UArizona Optical Scientist Invents Trifocal Lens Used Worldwide
A University of Arizona optical scientist has designed implantable cataract replacement lenses for the eye that allow for mid-range vision and may eliminate the need for glasses or contacts for some people.
The lenses were developed by Jim Schwiegerling, a professor in the Department of Ophthalmology and Vision Science in the UArizona James C. Wyant College of Optical Sciences.
As we age, the proteins that must be precisely structured to create the eye’s naturally transparent lens begin to clump, causing cataracts that cloud our vision. The routine solution to this problem for nearly 50 years has been to surgically remove our natural lenses and replace them with artificial intraocular lenses. However, those lenses are unable to focus near, so the recipient must usually still wear reading glasses.
In the 1990s, bifocal intraocular lenses became commercially available to address the issue. But the artificial bifocal lens design offers clarity for only two distances: near and far.
“One of the complaints about bifocal lenses is that you can drive a car and read, but everything in between was kind of fuzzy and with all the screens (we use today), people wanted that extra intermediate distance,” Schwiegerling said.
With support from Tech Launch Arizona, the university office that commercializes inventions created from UArizona research, patents were filed and granted to the Arizona Board of Regents. Tech Launch Arizona then partnered with Alcon, a global medical device company specializing in eye care products and one of the largest producers of intraocular lenses in the world, providing the company a license to use the technology in its products.
Alcon incorporated Schwiegerling’s patented technology in its novel trifocal intraocular lens, PanOptix, launched in Europe in 2015. Eventually, PanOptix was approved for use in countries around the world, but it wasn’t until summer 2019 that the last two major countries – the United States and Japan – approved use of the new lenses.
About half a million people around the world have now received Alcon’s PanOptix lenses.
“On the technological side, here’s how it works: There’s this technology called diffractive lenses that look a little like mini lighthouse lenses – instead of smooth curve, the lens has little steps. If you alternate steps of different heights, you can create this third focus to use for computer distance,” Schwiegerling said. “Alcon brought this technology to PanOptix, which has been used to treat cataract patients around the world.”

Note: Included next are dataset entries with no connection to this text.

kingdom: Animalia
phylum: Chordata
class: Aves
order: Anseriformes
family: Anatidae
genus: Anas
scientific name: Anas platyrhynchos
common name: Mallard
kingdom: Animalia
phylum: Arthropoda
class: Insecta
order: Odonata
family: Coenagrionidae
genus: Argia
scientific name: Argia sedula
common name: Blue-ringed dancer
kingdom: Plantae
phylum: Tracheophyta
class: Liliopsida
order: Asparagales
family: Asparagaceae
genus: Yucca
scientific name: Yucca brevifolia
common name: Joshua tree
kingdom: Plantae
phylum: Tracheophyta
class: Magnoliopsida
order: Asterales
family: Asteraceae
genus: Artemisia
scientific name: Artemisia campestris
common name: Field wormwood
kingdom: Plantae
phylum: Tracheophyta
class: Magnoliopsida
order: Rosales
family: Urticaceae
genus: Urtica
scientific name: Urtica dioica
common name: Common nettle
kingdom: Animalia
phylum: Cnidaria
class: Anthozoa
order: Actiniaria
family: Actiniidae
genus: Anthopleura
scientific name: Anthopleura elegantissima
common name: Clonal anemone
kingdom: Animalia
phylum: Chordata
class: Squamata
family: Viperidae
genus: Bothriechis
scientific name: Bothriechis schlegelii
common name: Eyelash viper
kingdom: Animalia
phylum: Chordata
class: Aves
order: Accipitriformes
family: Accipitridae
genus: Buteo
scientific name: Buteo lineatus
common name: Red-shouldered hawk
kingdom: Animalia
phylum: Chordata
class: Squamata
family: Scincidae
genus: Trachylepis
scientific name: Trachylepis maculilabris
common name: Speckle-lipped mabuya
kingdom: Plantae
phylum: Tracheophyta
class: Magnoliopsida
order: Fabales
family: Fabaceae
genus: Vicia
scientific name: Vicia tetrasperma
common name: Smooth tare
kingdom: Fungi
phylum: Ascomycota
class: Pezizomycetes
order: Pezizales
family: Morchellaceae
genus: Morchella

Besides offering better eyesight through a third focal distance, trifocal lenses can also let more light into the eye, which creates sharper, higher contrast images, solving one more common problem of bifocal lenses.
Schwiegerling developed cataracts several years ago, he said, but because PanOptix wasn’t yet available in the U.S., he traveled to Germany to get them implanted for himself.
“So I’m a user and not just a maker,” he said. “I am thrilled with being able to do my outdoor activities, work at the computer and read without being encumbered by glasses. I see like I am young again.”
“It’s our primary goal to get inventions made at UArizona out into the public to really have an impact on society,” said Doug Hockstad, assistant vice president of Tech Launch Arizona. “This is even more impressive and moving, seeing how much of an impact this is having not only on the world, but also directly on the inventor’s own life.”